- _Work item 1_
From the coffee-shop story below, list each thing the writer carried away from the counter once the order was up, and say which hand held it.
- _Work item 2_
Go on with the coffee-shop story from the point where it stops.

- _Document excerpt_

━━━━━━━━

Moron Moments…I Haz Dem

I get in a hurry. Not exactly impatient, but a self-inflected rushing. I assume since I dislike waiting idly, people waiting in line behind me feel the same way. So, I hurry racing against a fictitious stopwatch, for what or against what, I’m not sure. It doesn’t matter, because I’m behind schedule, whose schedule, I can’t say.

During one of these self-induced scrambles I scalded my wrist with hot coffee. I was waiting at the counter of one of those carefully branded coffee boutiques, and rattled, because it took longer to place the order. In my mind the great scone debate of 2009 lasted five minutes, not thirty seconds, so in my head I was one of THOSE high maintenance customers. When my order was up, two tall coffees and supposedly a cinnamon chip scone, I did as I always do. I balanced one cup of coffee on the lid of the other to pick up both cups with my left hand, while using my right hand to carry the pastry bag.

━━━━━━━━

- _Records_
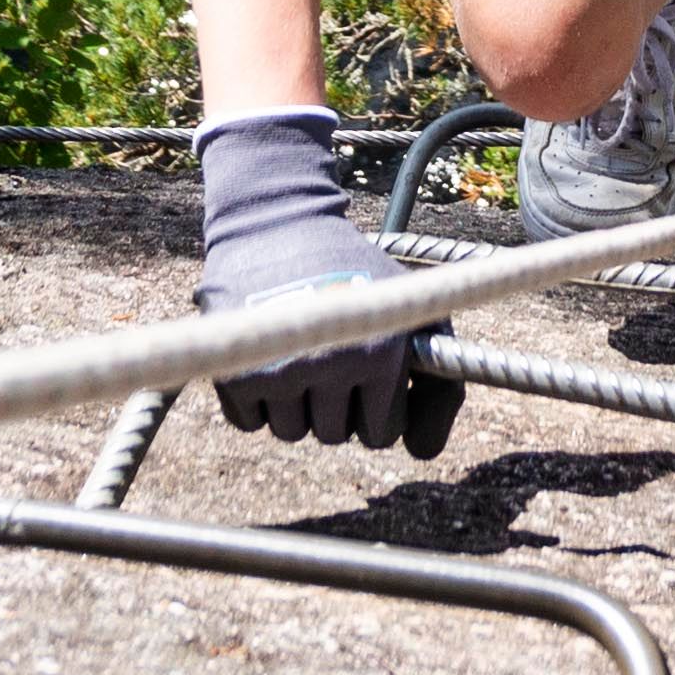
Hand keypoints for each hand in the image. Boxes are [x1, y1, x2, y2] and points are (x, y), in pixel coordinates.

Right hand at [194, 110, 459, 455]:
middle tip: (329, 351)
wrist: (278, 220)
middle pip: (334, 435)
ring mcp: (277, 368)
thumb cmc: (358, 273)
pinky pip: (249, 423)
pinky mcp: (232, 368)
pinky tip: (269, 351)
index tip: (369, 368)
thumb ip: (442, 385)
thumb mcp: (415, 312)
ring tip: (301, 348)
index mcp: (379, 351)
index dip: (378, 405)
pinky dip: (257, 399)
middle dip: (336, 403)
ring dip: (297, 402)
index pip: (382, 433)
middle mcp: (328, 362)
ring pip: (291, 433)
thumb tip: (421, 453)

━━━━━━━━

- _Your response 1_
- One tall coffee, balanced on the lid of the other cup, in the left hand
- The other tall coffee, underneath it, in the left hand
- The pastry bag, in the right hand

- _Your response 2_
So this time the cups weren’t balanced as well, and the top cup fell over as I stepped away from the counter. It splashed my shirt, maybe covered is a better description, and scalded my right wrist before the cup fell to the floor. Groan.

It’s unlikely I would have scalded myself, had I not created this artificial pressure to get out of the way. Ironically, in an effort to dispel attention away from me, I attracted more.

When we returned home, I perused the interwebs for treatment options and quickly discovered I box of bandaids does not constitute a first aid kit. In typical DIY fashion, I confiscated one of the Better Half’s cotton t-shirts, and used it for bandages, sterilizing it in the microwave first. Instead of the painter’s tape, I opted for electrical to hold the cotton strips in place. It looks like Bob the Builder was hired to do the costume design for Xena, Warrior Princess. Cheap, tacky, and strangely effective.

The Better Half is concerned about scarring. I’m concerned about ability to go on as if nothing ever happened. Both of us might be ready to concede the necessity of a decent first-aid kit.

5 Responses to “Moron Moments…I Haz Dem”

  1. Bob Says:

    black electrical tape has long been used as an emergency band-aid by mechanics, electricians, and handy”people” everywhere.. I’ve used myself when I’ve gashed myself working on the car – I tape the skin flap down (or gash closed) and finish the job….and proper first aid later. Grease is an anti-bacterial, isn’t it?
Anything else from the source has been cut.